Faites l'essai ! Vous aurez beau trouver toutes les justifications rationnelles possibles (études brillantes, cabinets ou entreprises fréquentés prestigieux…), vous serez bien incapables de décider de recruter un objet plein de piques, froid, rugueux voire râpant et qui sent très mauvais (l'odeur n'est évidemment pas celle dégagée par le candidat mais celle associée à l'objet visualisé) !!! Il finira au fond de l'atelier au bout du jardin.
Sans émotions, plus de décision possible
L'émotion prime également la raison par son importance: sans émotions, nous ne parvenons plus à décider.
Une étude très intéressante réalisée par le Pr Antonio Damasio sur des personnes dont le cerveau avait subi un traumatisme ne leur permettant plus de ressentir des émotions met en lumière qu’ils arrivaient très bien à exprimer et expliquer ce qu’ils devaient faire et pourquoi mais n’arrivaient plus à décider quoi manger, où vivre et parfois même, quoi faire.
Dans la décision, la raison n'est donc rien sans l'émotion.
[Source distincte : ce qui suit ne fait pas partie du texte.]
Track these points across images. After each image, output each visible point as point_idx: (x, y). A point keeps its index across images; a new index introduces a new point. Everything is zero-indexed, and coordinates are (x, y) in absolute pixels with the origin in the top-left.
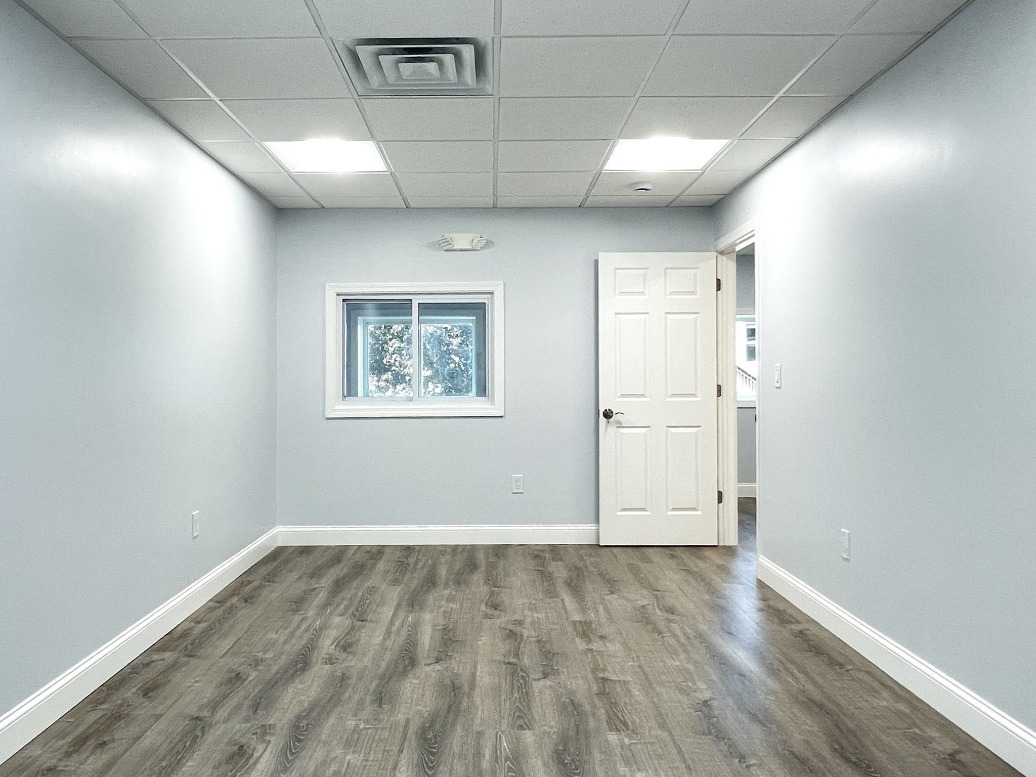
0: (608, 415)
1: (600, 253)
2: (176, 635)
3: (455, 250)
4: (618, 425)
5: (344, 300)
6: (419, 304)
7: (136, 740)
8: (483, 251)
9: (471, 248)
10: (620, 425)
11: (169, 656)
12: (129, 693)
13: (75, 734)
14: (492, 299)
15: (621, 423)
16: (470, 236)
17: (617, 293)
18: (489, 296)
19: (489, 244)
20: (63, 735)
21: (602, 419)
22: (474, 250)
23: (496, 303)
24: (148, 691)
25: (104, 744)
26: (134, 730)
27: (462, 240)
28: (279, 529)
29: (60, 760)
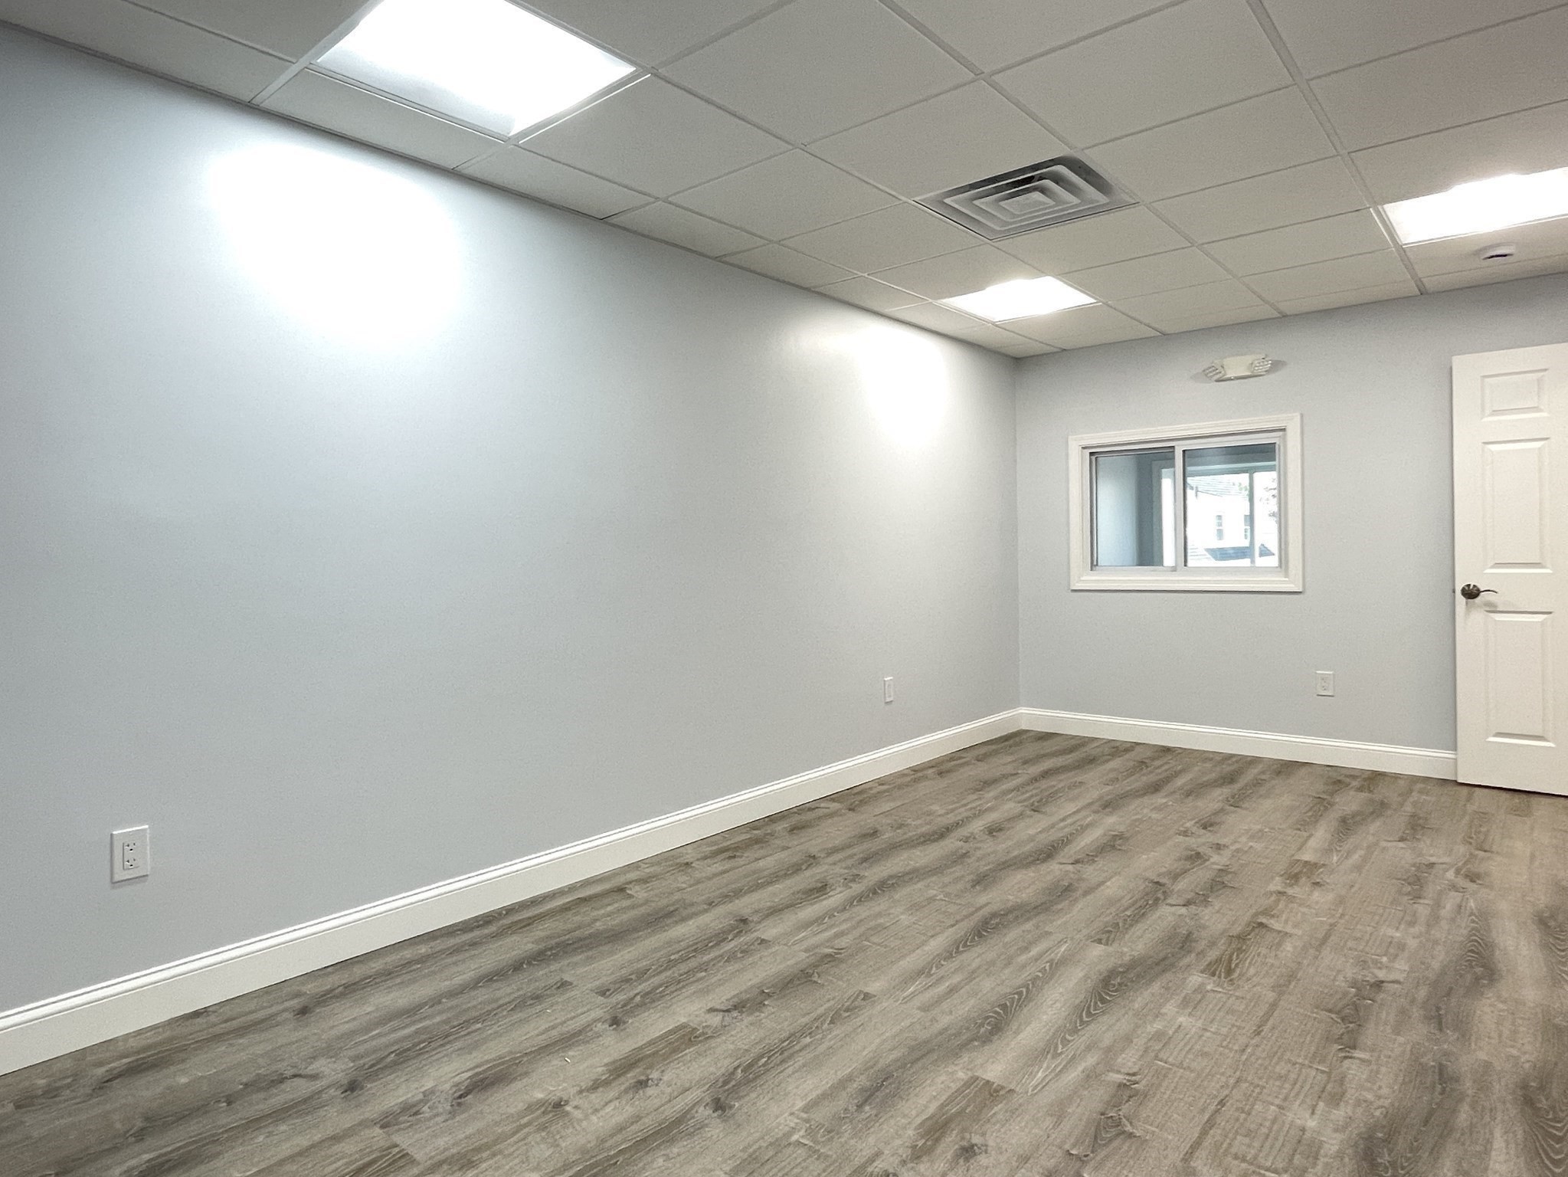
0: (1471, 593)
1: (1455, 358)
2: (855, 791)
3: (1230, 379)
4: (1488, 609)
5: (1091, 454)
6: (1184, 451)
7: (757, 859)
8: (1272, 376)
9: (1249, 374)
10: (1492, 609)
11: (835, 806)
12: (780, 827)
13: (721, 845)
14: (1284, 438)
15: (1496, 607)
16: (1249, 359)
17: (1488, 412)
18: (1281, 433)
19: (1277, 365)
20: (715, 843)
21: (1460, 600)
22: (1256, 376)
23: (1290, 444)
24: (793, 830)
25: (734, 857)
26: (762, 852)
27: (1236, 366)
28: (1023, 710)
29: (698, 860)
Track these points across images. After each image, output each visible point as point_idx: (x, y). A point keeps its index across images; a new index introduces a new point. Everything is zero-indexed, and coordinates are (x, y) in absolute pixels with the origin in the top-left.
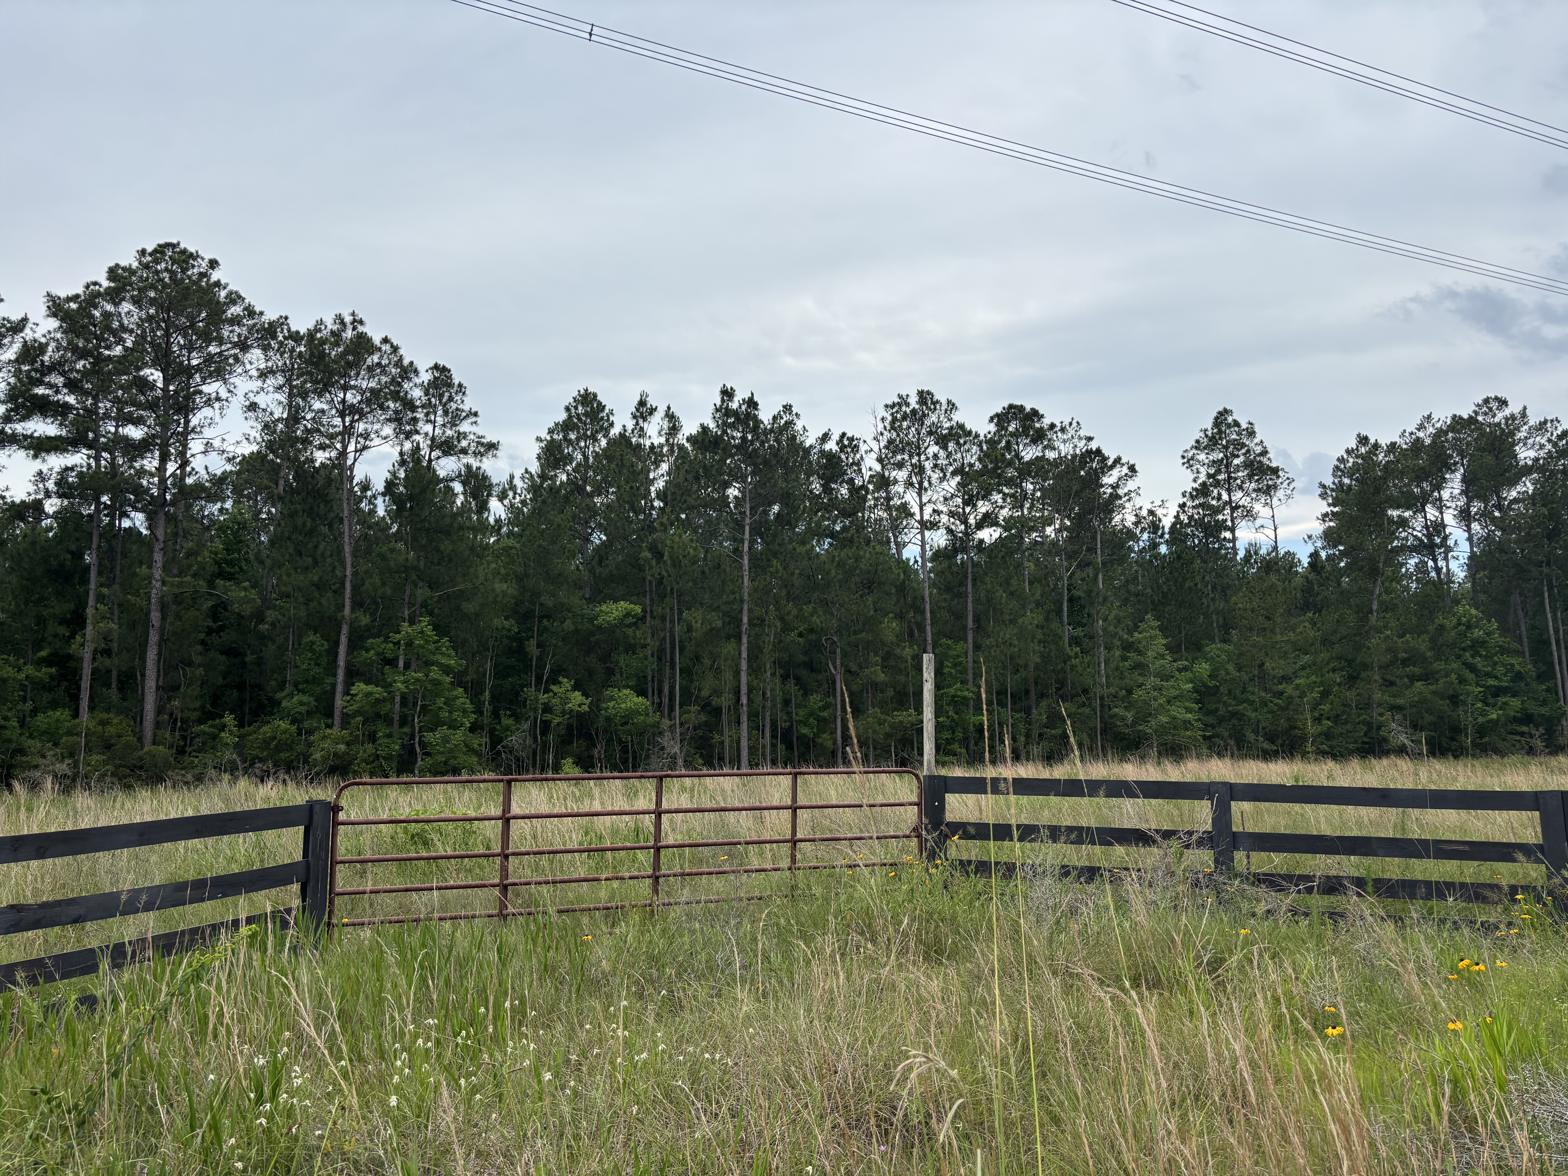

Mais émotion et raison ne sont pas les seuls facteurs entrant en jeu dans la prise de décision. Ainsi, les événements ou les circonstances jouent un rôle parfois clé.
Les circonstances plus fortes que les faits
Une étude, réalisée par les Professeurs Shai Danziger de l’Université Ben Gourion et Jonathan Levav de la Business School de Columbia portant sur les résultats de 1112 audiences de demandes de libération conditionnelle réalisée auprès de juges ayant en moyenne 22 années d’ancienneté, montre que les circonstances dans lesquelles chaque affaire est traitée influence considérablement le délibéré.
Ainsi, les accusés dont les dossiers sont traités au début de chaque audience ou après la pause déjeuner sont plus susceptibles d’être libérés que les trois derniers, et ce quels que soient les faits qui leur sont reprochés ou leurs antécédents.
Autre enseignement : les juges étant confrontés à un choix répétitif, ils finissent par ne plus vraiment décider; ils privilégient la solution la plus facile, à savoir le maintien en détention.
Ainsi, au-delà des dispositions affectives ou rationnelles, des émotions ou de la raison, les circonstances et les événements influencent nos décisions. On peut citer un exemple frappant: le lendemain des attentats du 13 novembre 2015, la majorité des parisiens prirent la décision de ne pas sortir de chez eux ce jour-là.
Nous sommes plus avocats que juges
Selon Jonah Lehrer, auteur de "How we decide", nous devrions prendre nos décisions en nous basant uniquement sur les faits. Mais nous en sommes loin…
De fait, nous sommes plus avocats que juges, cherchant à justifier notre conviction, ce que Benjamin Franklin exprimait ainsi : " Il est commode d’être un animal raisonnable, qui sait trouver ou forger une raison, pour justifier tout ce qu’il peut avoir envie de faire ! ".